By convenor |

Date: Mon, 9 Jun 2025 15:35:21 +1000
From: Bob B-advocate <bobbadvocate@gmail.com>
Subject: ART NDIS Division operations - Attn: Justice Kyrou and Mr Michael Hawkins
To: reviews@art.gov.au

Dear Justice Kyrou and Mr Michael Hawkins

I wrote to you previously (see https://a4.org.au/node/2721) and received a response from your CEO and Principal Registrar (see https://a4.org.au/node/2727). 

Unfortunately, the response just ignored a key issue I raised: the issue of the Tribunal, via individual members, “forming its own view of competing medical theories”. This issue was raised repeatedly in matters before members of the AAT who ignored the issue completely. 

Please provide a response to the issue of the Tribunal allowing the NDIS (as Respondent) systematic use of so-called Independent Medical Experts (IMEs) competing with an Applicant’s own treating clinicians when I believe the High Court of Australia previously advised that Tribunals like your Administrative Review Tribunal should not conduct these contests of medical experts. 

Not one decision in the AAT matters where  the Applicant raised this issue even acknowledged that the Applicant raised the issue. Clearly, those AAT decisions were made without proper regard to this part of these Applicants’ cases as presented. There are serious risks that the ART will continue this unjust practice. 

Most of the cases that I have assisted with relate to intensive early intervention for severely autistic children where the Tribunal supported, sometimes encouraged, the NDIS (as Respondent) to call on what they call IMEs. The NDIS has a small number of select clinicians they use whose views align (mostly) with the non-clinical views of NDIS staff.
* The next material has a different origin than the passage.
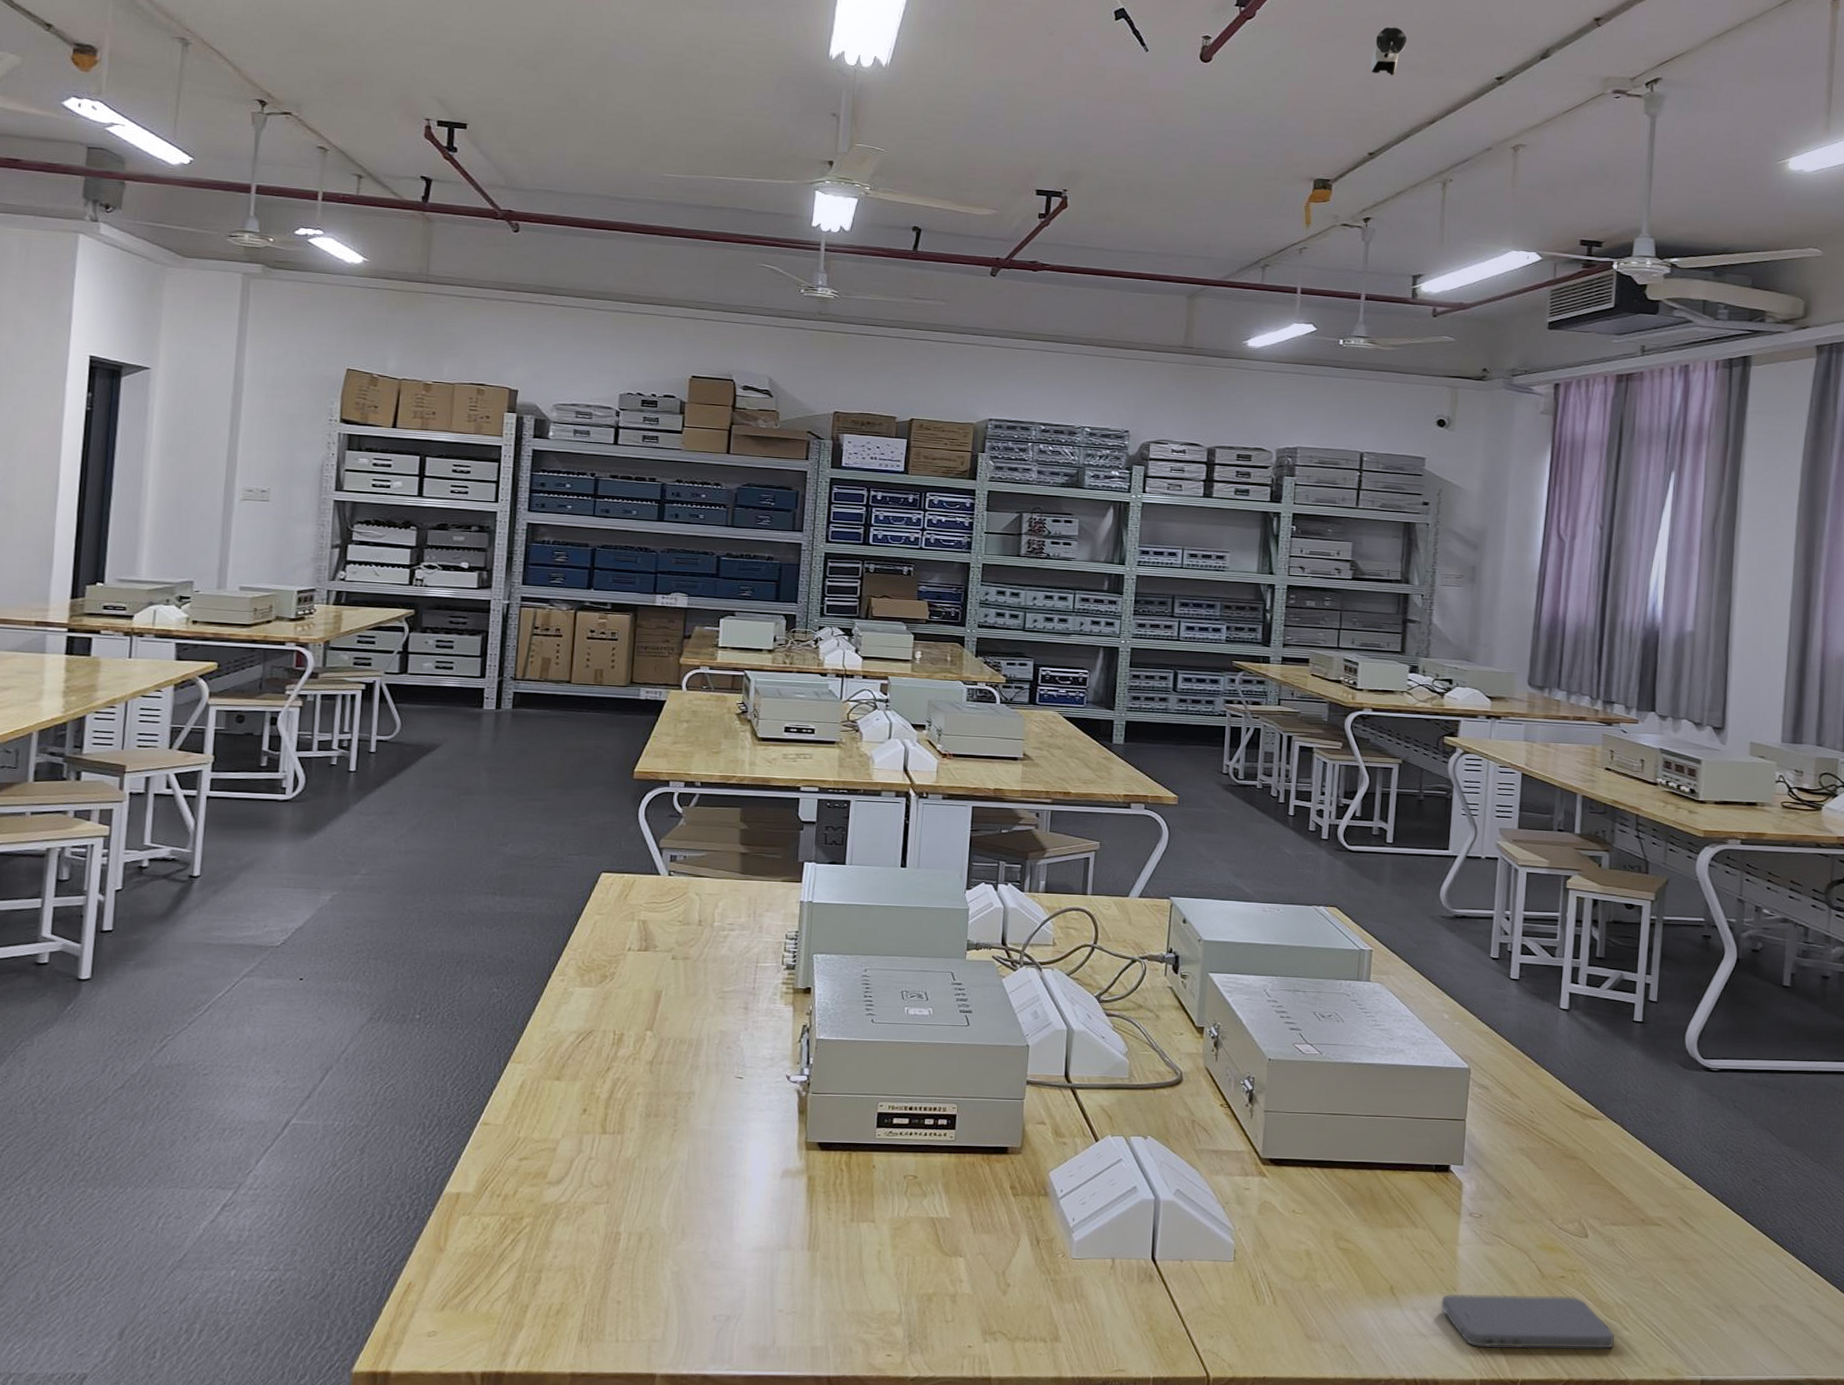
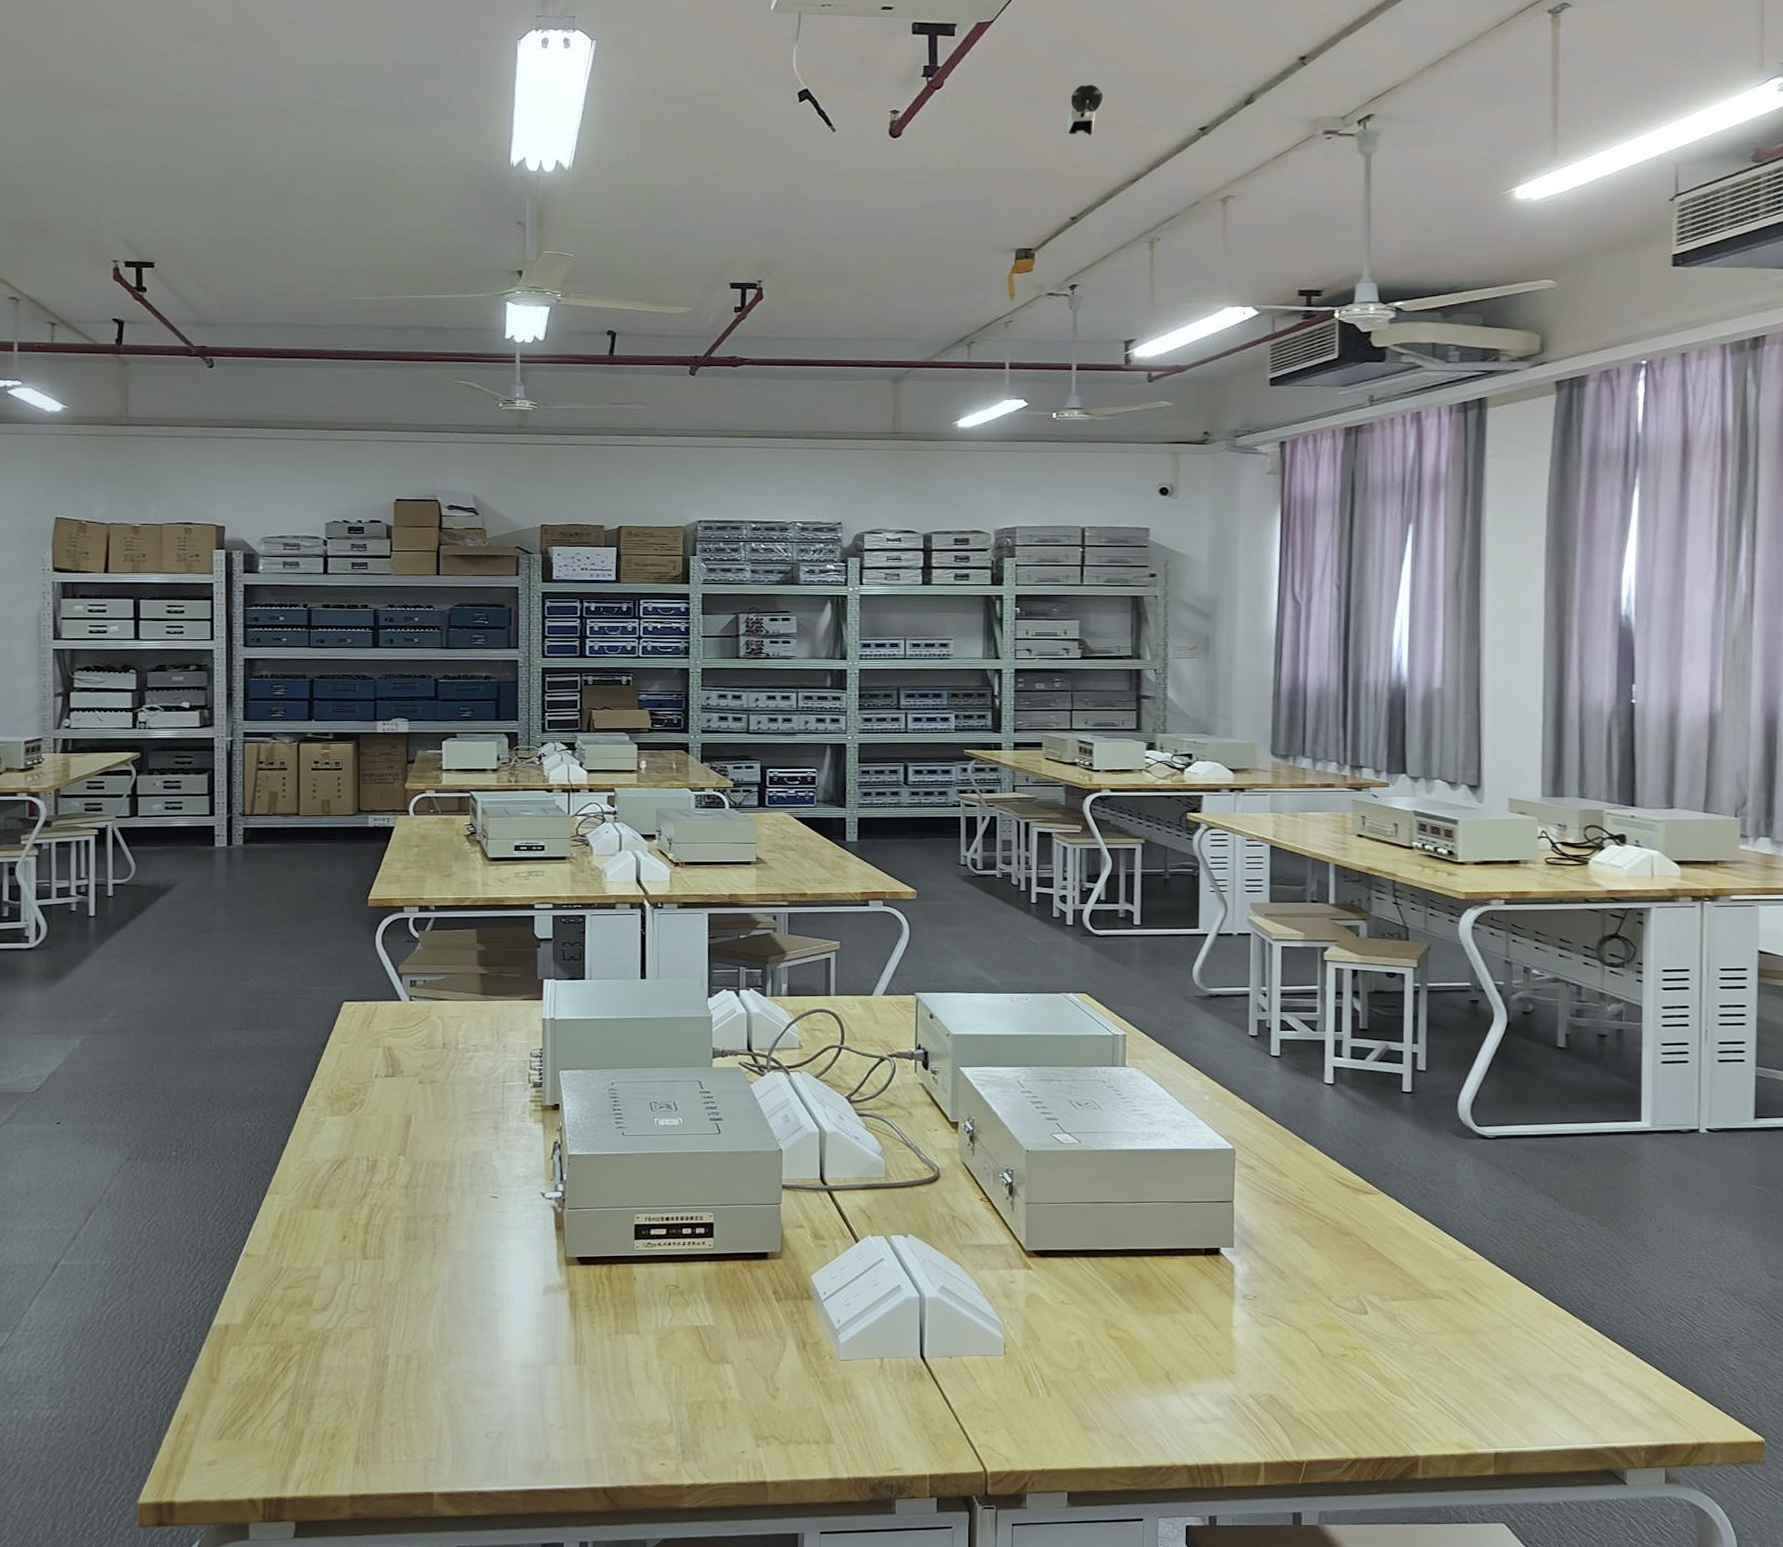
smartphone: present [1440,1295,1615,1349] -> none [1219,1375,1402,1430]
The opinions of the selected IMEs usually oppose views from the substantial number of professionals, academics, and researchers who advised Applicants in these matters.

In most of these matters, the NDIS as Respondent provides a 391-page relatively technical report that is a personal opinion, not peer reviewed, as evidence. Often, Tribunal Members object to or chastise an Applicant for providing substantial volumes of counter evidence they need to support their case. It is clear from subsequent hearing transcripts and decisions that Members hearing these matters did not read and understand the complex material. Tribunal Members are reluctant to even hear proper presentations of the complex evidence from Applicants, especially unrepresented Applicants. 

Members in these matters have little prospect of reviewing and fully comprehending the detailed material in  matters like this. This is precisely what the High Court’s advice in Bushell v Repatriation Commission [1992] HCA 47; (1992) 175 CLR 408; (1992) 29 ALD 1 (7 October 1992) warns about. Members simply lack the time and expertise to properly adjudicate the complex clinical issues involved. 

Some of the practices relating to IMEs in the ART are very dubious. In the AAT, when an Applicant objected to an IME the Tribunal typically held a hearing to rubber stamp the Tribunal’s decision to allow the Respondent to call an IME … at least giving an Applicant an opportunity to put their objection on the record … though I am not aware that an Applicant was ever successful in objecting. 

In my experience, the ART has abandoned that practice and ART Members simply rubber stamp the NDIS’s requests for IMEs. For example, 

  1. In 2024/6193 - DGNY and NDIA, the Tribunal held a hearing without notifying the Applicant then issued Direction 1 (14/3/2025) for an IME. Presumably, the IME report is being done “on the papers”. 
  2. In 2024/1782 - JCXT and National Disability Insurance Agency, the Applicant had clinical advice in evidence from several paediatricians including two who work at Westmead Children’s Hospital. One of those is Dr Natalie Silove who has been a coauthor or contributor to most research reviews on early intervention for autism* sought by Australian government agencies - surely the Tribunal cannot regard her evidence as substandard in such a matter - an IME could not be justified. Yet, the NDIS sought, and the ART allowed, advice from an IME with less knowledge, experience, or qualifications.  

Basically, Tribunal members prefer the safety of repeatedly accepting the Respondent’s case and their preferred opinions over opinions from numerous individual professionals.

Please give this issue due consideration. 

* See https://a4.org.au/sites/default/files/2006RobertsPriorreport.pdfhttps://a4.org.au/sites/default/files/2012ASfARreport.pdfhttps://a4.org.au/sites/default/files/Autism%20Research%20Report%20final.pdf , and https://a4.org.au/node/2281 

Bob Buckley
Volunteer Autism Advocate

Bob recognises and respects the traditional owners, elders past, present and emerging, of Ngunnawal and Ngambri country, the lands on which he lives and works. Sovereignty was never ceded.